The unwitting drug dealer

He went to Israel for a yeshiva experience, he never expected to experience the inside of an Israeli prison

By Chandrea Serebro

Imagine a yeshiva bochur. He is a good boy in Israel learning for the year. He is not yet 18 years old. He has no money, no family in Israel, and he is just trying to enjoy the experience, despite being a bit homesick. One day, in the middle of a gemara shiur, his rabbi calls him out of the class. Outside waiting for him, he finds the Mishtara, the Israeli Police, ready with restraints to take him away. As if in a bad dream, he finds himself next in the police station near Ben Yehuda Street and King George Street, right in the middle of a place he knows well, a tourist destination he has loved since his youth, a place which has now, suddenly, taken on a completely different and sinister feel, as his head spins trying to understand what’s happening.

Recorded data
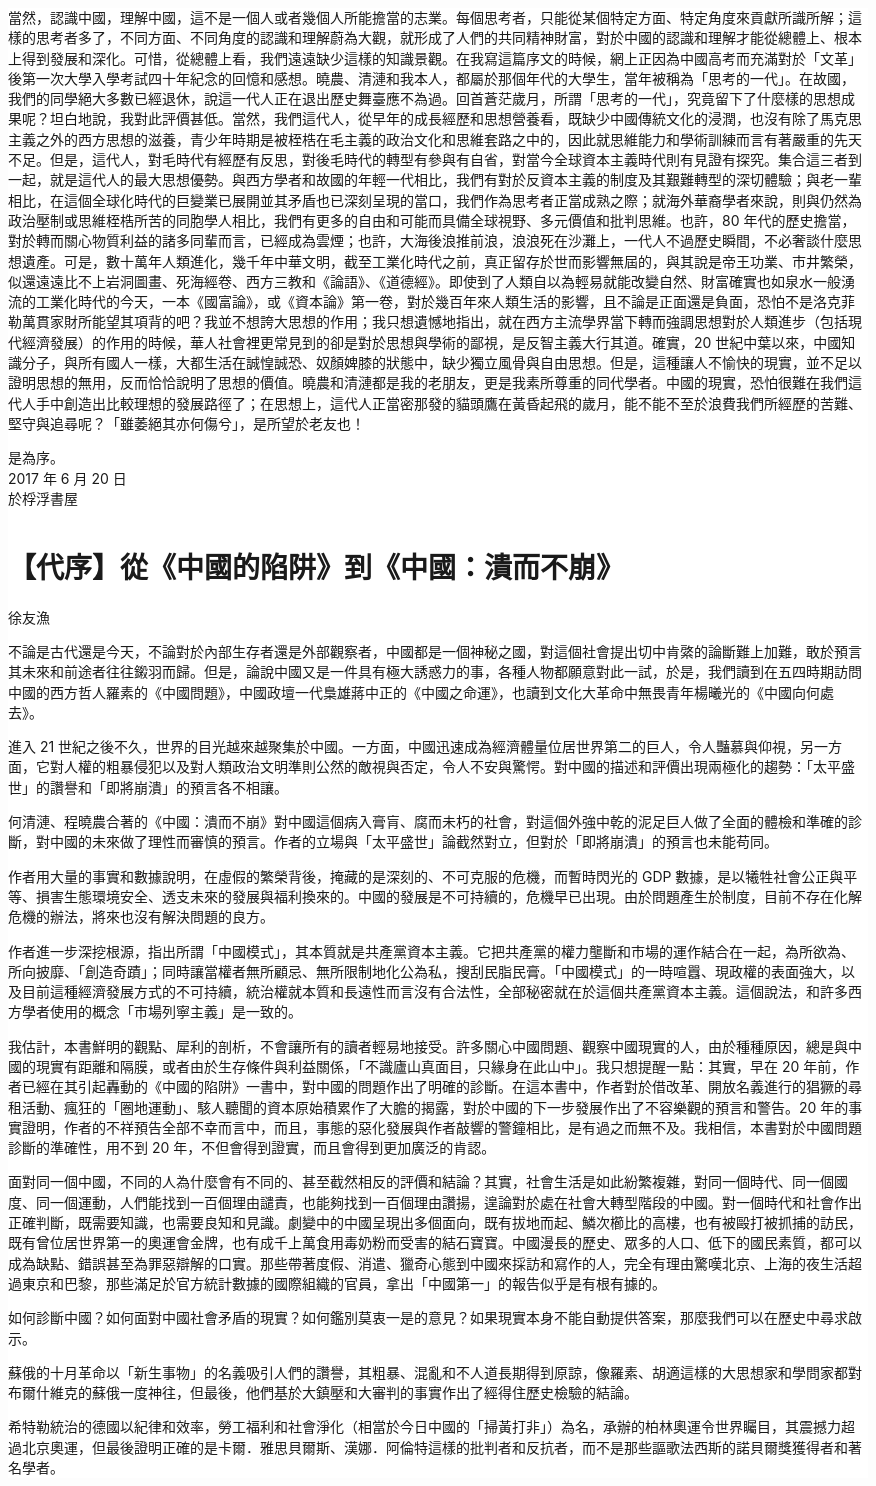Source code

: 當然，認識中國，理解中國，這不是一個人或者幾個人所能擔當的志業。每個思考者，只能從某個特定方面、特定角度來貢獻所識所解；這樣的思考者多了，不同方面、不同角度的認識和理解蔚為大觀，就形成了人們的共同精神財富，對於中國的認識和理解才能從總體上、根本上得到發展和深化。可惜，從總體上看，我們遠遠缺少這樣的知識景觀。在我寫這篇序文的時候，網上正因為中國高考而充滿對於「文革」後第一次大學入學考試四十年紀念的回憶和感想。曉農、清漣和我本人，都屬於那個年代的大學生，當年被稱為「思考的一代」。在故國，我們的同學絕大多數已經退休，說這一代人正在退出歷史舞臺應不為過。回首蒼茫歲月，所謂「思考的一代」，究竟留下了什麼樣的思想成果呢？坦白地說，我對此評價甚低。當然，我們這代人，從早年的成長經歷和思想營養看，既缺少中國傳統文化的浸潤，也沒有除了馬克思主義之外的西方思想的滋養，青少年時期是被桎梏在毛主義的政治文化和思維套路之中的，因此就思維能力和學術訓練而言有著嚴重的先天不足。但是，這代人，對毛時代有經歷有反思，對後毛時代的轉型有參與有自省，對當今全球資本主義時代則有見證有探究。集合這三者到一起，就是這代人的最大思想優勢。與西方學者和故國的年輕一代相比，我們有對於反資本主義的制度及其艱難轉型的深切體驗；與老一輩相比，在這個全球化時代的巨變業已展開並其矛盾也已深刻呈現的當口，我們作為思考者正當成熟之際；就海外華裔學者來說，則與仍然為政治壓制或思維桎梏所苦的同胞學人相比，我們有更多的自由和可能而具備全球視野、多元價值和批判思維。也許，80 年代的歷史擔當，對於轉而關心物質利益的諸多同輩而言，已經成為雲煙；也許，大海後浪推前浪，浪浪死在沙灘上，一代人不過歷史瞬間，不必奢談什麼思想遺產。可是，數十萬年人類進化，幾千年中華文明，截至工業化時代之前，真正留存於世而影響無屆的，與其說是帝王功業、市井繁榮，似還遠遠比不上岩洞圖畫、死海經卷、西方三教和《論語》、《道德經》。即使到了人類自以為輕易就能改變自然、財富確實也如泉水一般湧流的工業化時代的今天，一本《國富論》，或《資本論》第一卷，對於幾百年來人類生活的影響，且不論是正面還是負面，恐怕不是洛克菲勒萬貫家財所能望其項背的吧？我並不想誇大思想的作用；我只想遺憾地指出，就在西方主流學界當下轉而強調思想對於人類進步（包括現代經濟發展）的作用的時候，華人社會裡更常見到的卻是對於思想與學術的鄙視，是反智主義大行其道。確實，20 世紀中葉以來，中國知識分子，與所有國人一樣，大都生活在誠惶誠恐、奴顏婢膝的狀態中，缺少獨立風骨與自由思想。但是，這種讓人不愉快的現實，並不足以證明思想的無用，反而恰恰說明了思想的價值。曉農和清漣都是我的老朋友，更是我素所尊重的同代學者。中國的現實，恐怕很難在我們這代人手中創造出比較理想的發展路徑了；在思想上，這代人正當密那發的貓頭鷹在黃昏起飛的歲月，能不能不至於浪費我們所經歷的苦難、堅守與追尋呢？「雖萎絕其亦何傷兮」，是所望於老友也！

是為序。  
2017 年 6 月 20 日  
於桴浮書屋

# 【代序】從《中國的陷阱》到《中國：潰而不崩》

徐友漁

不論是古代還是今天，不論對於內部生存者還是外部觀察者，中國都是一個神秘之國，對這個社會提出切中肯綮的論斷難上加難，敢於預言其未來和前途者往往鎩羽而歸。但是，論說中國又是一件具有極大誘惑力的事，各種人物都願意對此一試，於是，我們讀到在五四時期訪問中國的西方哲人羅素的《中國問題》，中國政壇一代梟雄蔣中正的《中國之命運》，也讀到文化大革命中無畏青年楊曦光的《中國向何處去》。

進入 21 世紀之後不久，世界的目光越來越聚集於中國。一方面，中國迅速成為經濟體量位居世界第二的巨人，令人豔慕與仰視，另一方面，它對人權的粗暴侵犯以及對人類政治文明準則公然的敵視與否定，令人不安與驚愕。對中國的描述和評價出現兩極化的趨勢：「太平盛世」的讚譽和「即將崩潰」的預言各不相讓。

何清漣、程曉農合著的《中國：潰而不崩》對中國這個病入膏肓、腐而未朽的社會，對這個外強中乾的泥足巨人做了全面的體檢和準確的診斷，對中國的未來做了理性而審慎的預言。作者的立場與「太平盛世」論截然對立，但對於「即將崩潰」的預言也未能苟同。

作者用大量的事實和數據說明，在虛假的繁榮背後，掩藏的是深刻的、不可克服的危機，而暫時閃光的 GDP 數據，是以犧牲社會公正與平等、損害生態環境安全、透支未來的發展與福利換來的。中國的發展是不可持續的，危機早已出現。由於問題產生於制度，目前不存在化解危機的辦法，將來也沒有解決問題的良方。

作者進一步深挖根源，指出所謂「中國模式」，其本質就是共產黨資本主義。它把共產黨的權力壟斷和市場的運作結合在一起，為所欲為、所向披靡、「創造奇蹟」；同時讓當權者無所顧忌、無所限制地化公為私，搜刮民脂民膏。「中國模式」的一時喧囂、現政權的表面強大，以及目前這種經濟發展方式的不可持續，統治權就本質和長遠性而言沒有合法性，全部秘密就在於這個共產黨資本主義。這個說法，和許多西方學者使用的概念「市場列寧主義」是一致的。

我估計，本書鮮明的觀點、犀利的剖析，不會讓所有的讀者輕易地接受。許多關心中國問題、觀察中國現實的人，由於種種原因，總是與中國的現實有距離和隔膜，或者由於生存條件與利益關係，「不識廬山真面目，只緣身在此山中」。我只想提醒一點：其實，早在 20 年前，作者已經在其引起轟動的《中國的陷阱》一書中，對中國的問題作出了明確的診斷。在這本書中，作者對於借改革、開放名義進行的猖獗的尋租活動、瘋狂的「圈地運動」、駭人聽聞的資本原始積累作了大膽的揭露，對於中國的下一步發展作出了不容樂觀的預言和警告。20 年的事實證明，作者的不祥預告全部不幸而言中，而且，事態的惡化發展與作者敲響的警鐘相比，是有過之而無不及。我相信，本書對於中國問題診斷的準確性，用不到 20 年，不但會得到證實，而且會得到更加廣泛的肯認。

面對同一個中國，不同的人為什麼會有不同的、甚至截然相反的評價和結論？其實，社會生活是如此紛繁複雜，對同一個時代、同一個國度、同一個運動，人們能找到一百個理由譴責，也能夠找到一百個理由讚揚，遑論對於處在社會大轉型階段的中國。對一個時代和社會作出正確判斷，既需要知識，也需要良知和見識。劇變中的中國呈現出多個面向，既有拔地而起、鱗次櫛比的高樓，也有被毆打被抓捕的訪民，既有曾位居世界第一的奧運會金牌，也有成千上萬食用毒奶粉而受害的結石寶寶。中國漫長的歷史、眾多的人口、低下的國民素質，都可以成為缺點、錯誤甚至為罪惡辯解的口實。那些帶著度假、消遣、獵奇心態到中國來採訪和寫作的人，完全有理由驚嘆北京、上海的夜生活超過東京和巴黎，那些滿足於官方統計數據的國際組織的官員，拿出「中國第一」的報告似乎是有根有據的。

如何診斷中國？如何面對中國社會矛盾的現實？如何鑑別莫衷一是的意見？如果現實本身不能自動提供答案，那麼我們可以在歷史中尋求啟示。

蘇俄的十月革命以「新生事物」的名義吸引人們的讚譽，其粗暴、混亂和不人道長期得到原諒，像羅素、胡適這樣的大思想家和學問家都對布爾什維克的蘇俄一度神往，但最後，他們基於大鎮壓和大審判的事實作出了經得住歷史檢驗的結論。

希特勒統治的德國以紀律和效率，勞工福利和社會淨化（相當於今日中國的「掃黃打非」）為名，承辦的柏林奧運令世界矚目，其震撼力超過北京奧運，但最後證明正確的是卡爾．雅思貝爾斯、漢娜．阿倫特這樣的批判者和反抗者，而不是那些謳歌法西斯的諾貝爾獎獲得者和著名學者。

Your objective
Answer these questions using the article about the yeshiva student:
(a) According to the subheading, what did he go to Israel for?
(b) What class was he in when his rabbi called him out?
(c) Near which two streets is the police station he is taken to?

Exercise result
(a) A yeshiva experience.
(b) A gemara shiur.
(c) Ben Yehuda Street and King George Street.